Large import bill. Uganda has about nine pharmacutical factories but still imports most of its drugs. PHOTO BY RACHEL MABALA

What you need to know:

  • Rising. The import bill has been rising despite establishing nine pharmacutical factories in the last 15 years.

Kampala.

Uganda spends $450m (Shs1.6 trillion) on pharmaceutical imports annually.
This was revealed during the Third United Kingdom East Africa Health Investment Conference in Kampala at the weekend.
The import bill in Uganda’s health sector has been growing despite establishing nine pharmaceutical factories in the last 15 years.
The Uganda health sector is estimated to be worth about $1.028b and receivies enormous support from UK since 2013 channeled through Uganda-UK Health Alliance.
Speaking at the conference, Peter West, the British High Commissioner to Uganda, said the private sector was crucial to the development of Uganda’s health sector, urging the private players to invest in health in order to cut back on the increasingly growing import bill.
“I know the British business delegation are keen to explore investment opportunities and to contribute to the sector’s development,” he said, adding that his government will in the next five years invest about £83m (Shs423b) to support improvements in health outcomes.
Dr Sam Orach, the head of the Uganda Catholic Medical Bureau, urged the private sector to invest in the health sector to supplement government efforts.
“Improving the health sector is not a government job alone.
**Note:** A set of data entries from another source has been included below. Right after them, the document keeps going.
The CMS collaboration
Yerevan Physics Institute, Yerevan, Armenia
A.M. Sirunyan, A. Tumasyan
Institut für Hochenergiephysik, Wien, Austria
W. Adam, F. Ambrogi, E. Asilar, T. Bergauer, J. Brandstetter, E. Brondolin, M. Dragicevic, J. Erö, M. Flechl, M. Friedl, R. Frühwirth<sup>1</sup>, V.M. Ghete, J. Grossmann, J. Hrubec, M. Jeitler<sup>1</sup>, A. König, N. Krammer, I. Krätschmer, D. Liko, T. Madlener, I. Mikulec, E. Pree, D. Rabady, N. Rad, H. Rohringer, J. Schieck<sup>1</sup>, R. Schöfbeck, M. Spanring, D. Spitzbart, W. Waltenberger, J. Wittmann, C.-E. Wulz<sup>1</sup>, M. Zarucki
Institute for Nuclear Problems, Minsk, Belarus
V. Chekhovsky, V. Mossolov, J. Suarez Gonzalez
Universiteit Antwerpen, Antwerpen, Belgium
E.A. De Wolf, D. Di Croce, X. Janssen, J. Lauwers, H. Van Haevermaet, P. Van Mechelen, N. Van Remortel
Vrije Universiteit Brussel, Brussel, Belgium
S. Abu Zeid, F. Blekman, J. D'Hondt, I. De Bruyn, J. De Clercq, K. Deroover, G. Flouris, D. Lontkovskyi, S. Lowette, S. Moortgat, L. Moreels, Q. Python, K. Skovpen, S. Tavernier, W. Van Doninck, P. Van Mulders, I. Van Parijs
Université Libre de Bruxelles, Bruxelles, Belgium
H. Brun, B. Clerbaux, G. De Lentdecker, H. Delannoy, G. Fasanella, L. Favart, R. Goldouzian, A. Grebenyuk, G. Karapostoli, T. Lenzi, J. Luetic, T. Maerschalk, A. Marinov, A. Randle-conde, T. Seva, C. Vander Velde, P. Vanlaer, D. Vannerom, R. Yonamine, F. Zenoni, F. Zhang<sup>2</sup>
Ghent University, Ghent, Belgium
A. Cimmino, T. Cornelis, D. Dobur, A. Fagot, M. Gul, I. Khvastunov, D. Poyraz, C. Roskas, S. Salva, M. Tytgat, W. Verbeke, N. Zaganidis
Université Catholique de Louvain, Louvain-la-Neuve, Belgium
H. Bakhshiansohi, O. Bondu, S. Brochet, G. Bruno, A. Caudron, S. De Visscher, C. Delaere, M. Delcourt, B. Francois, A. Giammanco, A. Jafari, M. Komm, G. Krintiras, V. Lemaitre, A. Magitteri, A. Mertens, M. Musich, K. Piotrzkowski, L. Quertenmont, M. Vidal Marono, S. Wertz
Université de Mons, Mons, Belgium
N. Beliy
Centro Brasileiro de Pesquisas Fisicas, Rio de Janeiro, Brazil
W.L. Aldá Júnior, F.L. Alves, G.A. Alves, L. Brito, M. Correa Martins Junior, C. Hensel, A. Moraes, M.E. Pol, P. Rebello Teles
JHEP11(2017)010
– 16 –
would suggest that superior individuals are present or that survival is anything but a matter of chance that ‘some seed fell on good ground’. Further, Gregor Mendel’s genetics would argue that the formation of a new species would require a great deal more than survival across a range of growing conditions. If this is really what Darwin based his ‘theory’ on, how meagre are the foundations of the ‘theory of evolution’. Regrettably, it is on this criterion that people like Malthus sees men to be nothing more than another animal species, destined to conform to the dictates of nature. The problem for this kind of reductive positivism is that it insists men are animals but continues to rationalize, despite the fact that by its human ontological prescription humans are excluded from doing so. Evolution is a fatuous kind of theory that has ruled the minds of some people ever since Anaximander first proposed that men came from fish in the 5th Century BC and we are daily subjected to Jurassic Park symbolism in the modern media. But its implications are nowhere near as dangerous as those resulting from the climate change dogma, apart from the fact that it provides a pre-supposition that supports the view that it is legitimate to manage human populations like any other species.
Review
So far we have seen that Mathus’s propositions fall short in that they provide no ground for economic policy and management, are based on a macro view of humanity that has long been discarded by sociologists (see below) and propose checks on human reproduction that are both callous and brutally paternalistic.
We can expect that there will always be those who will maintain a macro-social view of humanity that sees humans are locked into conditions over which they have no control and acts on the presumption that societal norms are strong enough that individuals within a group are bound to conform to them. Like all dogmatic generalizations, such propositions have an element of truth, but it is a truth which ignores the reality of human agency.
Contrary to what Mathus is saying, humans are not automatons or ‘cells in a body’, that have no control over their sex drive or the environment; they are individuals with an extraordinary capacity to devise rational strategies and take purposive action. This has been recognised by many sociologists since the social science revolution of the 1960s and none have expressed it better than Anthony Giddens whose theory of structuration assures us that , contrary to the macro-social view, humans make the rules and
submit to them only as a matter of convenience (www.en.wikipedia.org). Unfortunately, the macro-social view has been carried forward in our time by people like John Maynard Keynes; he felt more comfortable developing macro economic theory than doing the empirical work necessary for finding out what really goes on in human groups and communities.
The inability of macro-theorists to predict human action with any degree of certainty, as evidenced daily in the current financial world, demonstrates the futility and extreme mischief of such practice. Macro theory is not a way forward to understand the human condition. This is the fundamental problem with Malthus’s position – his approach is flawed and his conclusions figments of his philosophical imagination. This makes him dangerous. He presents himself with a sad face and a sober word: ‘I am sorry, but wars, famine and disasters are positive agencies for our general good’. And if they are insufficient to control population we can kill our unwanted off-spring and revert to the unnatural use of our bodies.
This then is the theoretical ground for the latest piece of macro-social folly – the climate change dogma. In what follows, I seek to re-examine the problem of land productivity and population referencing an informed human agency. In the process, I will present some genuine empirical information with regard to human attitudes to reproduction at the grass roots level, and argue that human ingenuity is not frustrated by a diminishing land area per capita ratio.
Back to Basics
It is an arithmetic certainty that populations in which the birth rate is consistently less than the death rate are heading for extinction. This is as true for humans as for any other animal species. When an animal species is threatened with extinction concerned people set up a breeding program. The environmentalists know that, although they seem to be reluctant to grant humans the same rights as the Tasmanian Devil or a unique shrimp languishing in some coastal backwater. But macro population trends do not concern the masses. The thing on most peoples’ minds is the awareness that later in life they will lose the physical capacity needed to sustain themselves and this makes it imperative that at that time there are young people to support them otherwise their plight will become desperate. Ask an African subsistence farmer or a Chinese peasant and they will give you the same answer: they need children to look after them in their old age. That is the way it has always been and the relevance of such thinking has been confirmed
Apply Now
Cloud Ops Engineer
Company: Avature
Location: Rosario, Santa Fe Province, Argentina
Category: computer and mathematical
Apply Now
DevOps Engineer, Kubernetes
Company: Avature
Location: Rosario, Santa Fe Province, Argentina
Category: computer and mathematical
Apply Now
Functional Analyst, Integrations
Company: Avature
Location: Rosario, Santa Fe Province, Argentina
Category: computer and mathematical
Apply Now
This [investment] will reduce the cost of health services and save the country from a huge import bill,” he said.
The conference, which was organised by the UK Department for International Trade, Ministry of Health, Barclays Bank, Prudential and Cipla Quality Chemicals, also discussed other key areas including health infrastructure, access to equipment, medical products supply and insurance.
Mr Rakesh Jha, the Barclays Bank managing director, said their shared focus to promote Uganda’s the health sector has ensured that the bank commits more than $20m (Shs73.2b).
In 2013, The National Policy on Public-Private Partnership in the health sector was approved with key focus on improving access to equity, efficiency, quality and building a sustainable health care system.
Currently, more than 75 per cent of private-not-for-profit providers belong to religious institutions and the rest are run by non-governmental organisations or foundations.
They include the facility-based providers, which offer preventive and curative care including highly specialised services and the non-facility-based which offer preventive, rehabilitative, and palliative care.